The Making of the Himalayas

Origin of the Himalayas: History, Process and Significance

The Himalayas are not only the highest mountain in Asia but also one of the most remarkable geological formations on Earth. Its snow-capped peaks, deep valleys, mighty rivers and rich biodiversity make it unique. But have you ever wondered how this massive mountain range was formed? When did it originate and what natural forces shaped it? Let us explore these questions in detail.

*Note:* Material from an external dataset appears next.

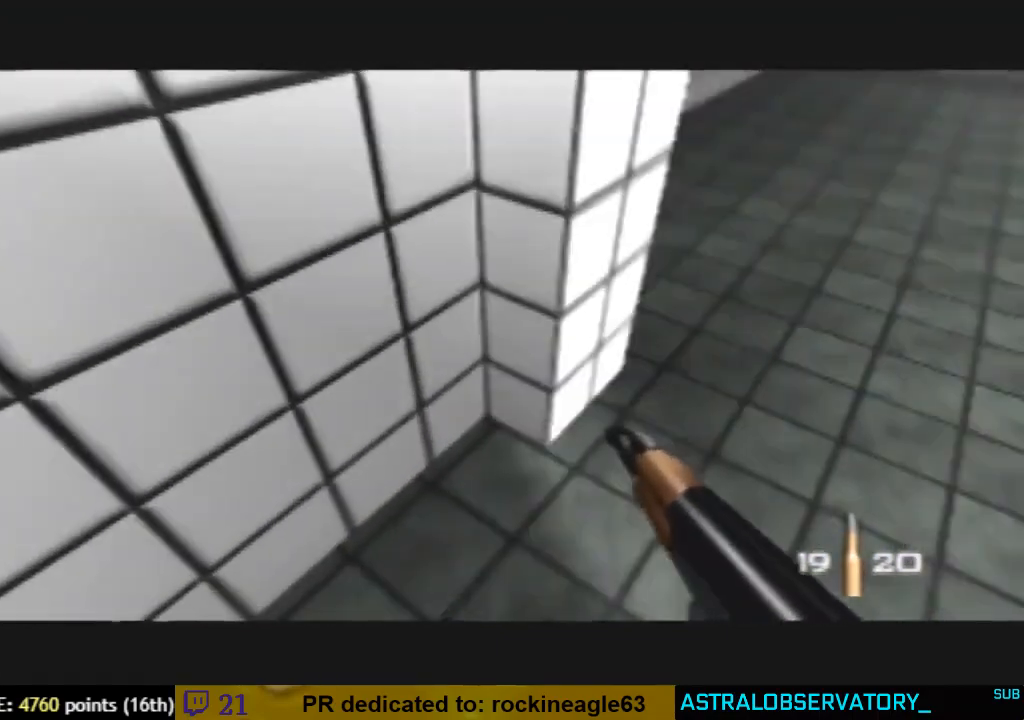
{"dt_ms": 500, "buttons": ["C_RIGHT", "C_UP"], "left_stick": "up-right", "button_events": []}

Ancient Geological Background

About 20–30 million years ago, during the Mesozoic era, the Earth's surface did not look like it does today. Instead of several separate continents, there existed one giant continent called Pangea. Later, it split into two major landmasses:

• Laurasia (Angara Land) – northern part
• Gondwana Land – southern part

Gondwana included the landmasses that later became India, Africa, Australia and Antarctica.

The "Journey" of the Indian Plate

About 150–200 million years ago, the disintegration of Gondwana began. The Indian landmass (Indian Plate) began drifting northward. It was moving at a speed of 15–20 cm per year, which is extremely fast from a geological perspective.

The Tethys Sea lay between the Indian plate in the south and the Eurasian plate in the north. Over millions of years, this sea gradually disappeared due to the collision of plates and eventually the Himalayas were born.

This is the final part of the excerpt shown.